What you will do: Render every line of the data below as a numbered list, skipping any blank lines and leaving the pictures out.

Data provided:

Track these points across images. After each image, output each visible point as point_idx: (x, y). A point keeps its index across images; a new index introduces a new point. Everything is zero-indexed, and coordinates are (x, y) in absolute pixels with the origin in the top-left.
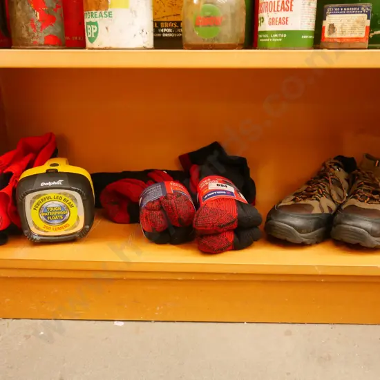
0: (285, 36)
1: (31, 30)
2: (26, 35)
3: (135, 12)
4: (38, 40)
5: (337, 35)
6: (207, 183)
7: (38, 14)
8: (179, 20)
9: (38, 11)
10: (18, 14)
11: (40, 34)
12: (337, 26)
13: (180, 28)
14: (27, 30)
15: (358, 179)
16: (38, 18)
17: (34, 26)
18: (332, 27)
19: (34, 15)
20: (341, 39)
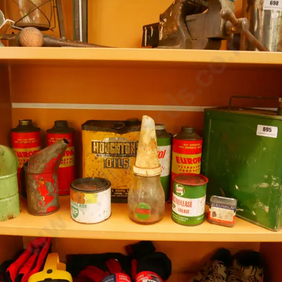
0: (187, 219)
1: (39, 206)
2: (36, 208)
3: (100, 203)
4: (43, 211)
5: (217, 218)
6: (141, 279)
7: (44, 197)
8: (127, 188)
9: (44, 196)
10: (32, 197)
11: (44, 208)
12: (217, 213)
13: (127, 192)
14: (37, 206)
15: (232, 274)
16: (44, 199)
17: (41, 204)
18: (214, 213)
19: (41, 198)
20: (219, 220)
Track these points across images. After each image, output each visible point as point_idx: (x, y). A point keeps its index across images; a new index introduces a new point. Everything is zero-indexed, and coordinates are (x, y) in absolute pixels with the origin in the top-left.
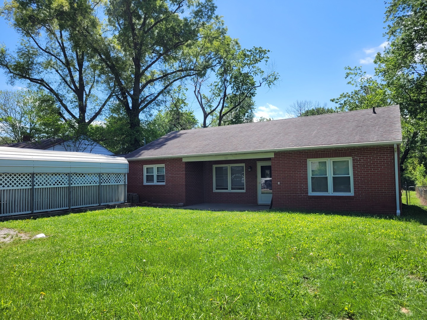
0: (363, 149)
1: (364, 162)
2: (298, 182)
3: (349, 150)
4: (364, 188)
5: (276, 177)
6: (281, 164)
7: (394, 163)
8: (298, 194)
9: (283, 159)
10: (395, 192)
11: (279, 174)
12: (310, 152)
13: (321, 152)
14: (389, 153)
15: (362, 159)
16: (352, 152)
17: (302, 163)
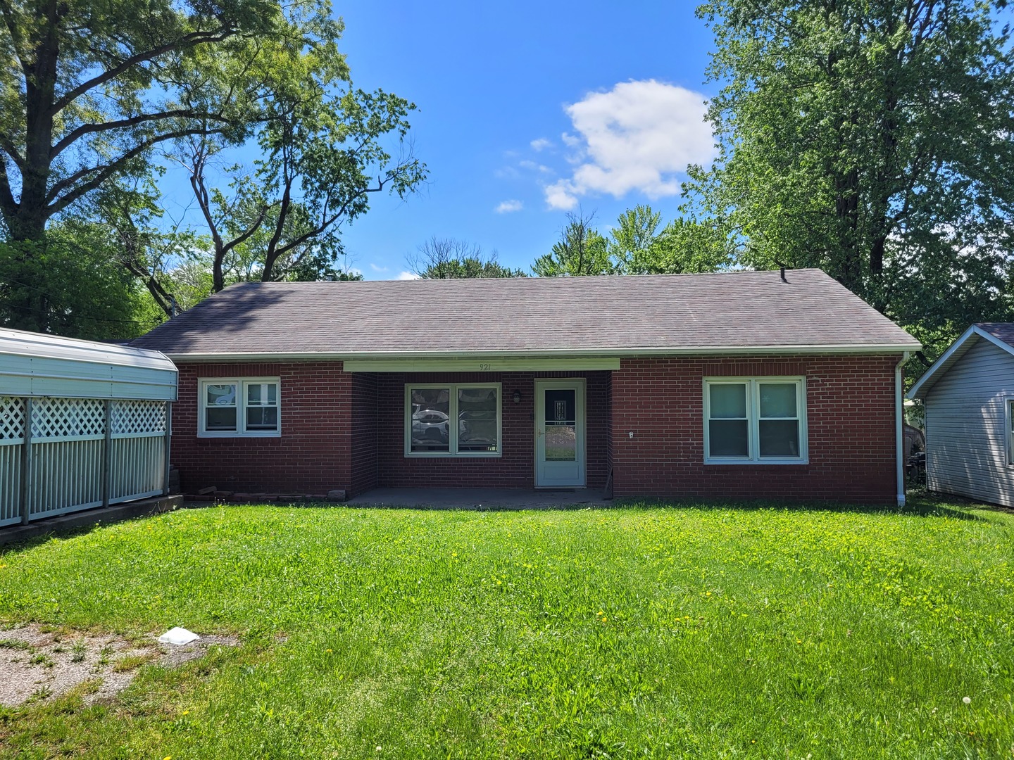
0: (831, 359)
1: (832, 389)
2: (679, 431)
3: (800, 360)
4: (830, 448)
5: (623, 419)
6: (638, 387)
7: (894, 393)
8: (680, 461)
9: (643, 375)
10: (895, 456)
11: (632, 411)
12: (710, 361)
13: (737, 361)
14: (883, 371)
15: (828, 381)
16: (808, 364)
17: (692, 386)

Output for this task:
1. Track these points across images. After each image, output each visible point as point_idx: (x, y). A point keeps its index across images; a new index introduces a new point. Everything is zero-indexed, and coordinates are (x, y) in absolute pixels with the origin in the top-left.
2. 0: (285, 36)
3. 1: (31, 30)
4. 2: (26, 35)
5. 3: (135, 12)
6. 4: (38, 40)
7. 5: (337, 35)
8. 6: (207, 183)
9. 7: (38, 14)
10. 8: (179, 20)
11. 9: (38, 11)
12. 10: (18, 14)
13. 11: (40, 34)
14. 12: (337, 26)
15. 13: (180, 28)
16. 14: (27, 30)
17. 15: (358, 179)
18. 16: (38, 18)
19. 17: (34, 26)
20. 18: (332, 27)
21. 19: (34, 15)
22. 20: (341, 39)
23. 0: (187, 219)
24. 1: (39, 206)
25. 2: (36, 208)
26. 3: (100, 203)
27. 4: (43, 211)
28. 5: (217, 218)
29. 6: (141, 279)
30. 7: (44, 197)
31. 8: (127, 188)
32. 9: (44, 196)
33. 10: (32, 197)
34. 11: (44, 208)
35. 12: (217, 213)
36. 13: (127, 192)
37. 14: (37, 206)
38. 15: (232, 274)
39. 16: (44, 199)
40. 17: (41, 204)
41. 18: (214, 213)
42. 19: (41, 198)
43. 20: (219, 220)
44. Track these points across images. After each image, output each visible point as point_idx: (x, y). A point keeps its index across images; a new index introduces a new point. Everything is zero-indexed, and coordinates are (x, y) in absolute pixels with the origin in the top-left.
45. 0: (363, 149)
46. 1: (364, 162)
47. 2: (298, 182)
48. 3: (349, 150)
49. 4: (364, 188)
50. 5: (276, 177)
51. 6: (281, 164)
52. 7: (394, 163)
53. 8: (298, 194)
54. 9: (283, 159)
55. 10: (395, 192)
56. 11: (279, 174)
57. 12: (310, 152)
58. 13: (321, 152)
59. 14: (389, 153)
60. 15: (362, 159)
61. 16: (352, 152)
62. 17: (302, 163)
63. 0: (831, 359)
64. 1: (832, 389)
65. 2: (679, 431)
66. 3: (800, 360)
67. 4: (830, 448)
68. 5: (623, 419)
69. 6: (638, 387)
70. 7: (894, 393)
71. 8: (680, 461)
72. 9: (643, 375)
73. 10: (895, 456)
74. 11: (632, 411)
75. 12: (710, 361)
76. 13: (737, 361)
77. 14: (883, 371)
78. 15: (828, 381)
79. 16: (808, 364)
80. 17: (692, 386)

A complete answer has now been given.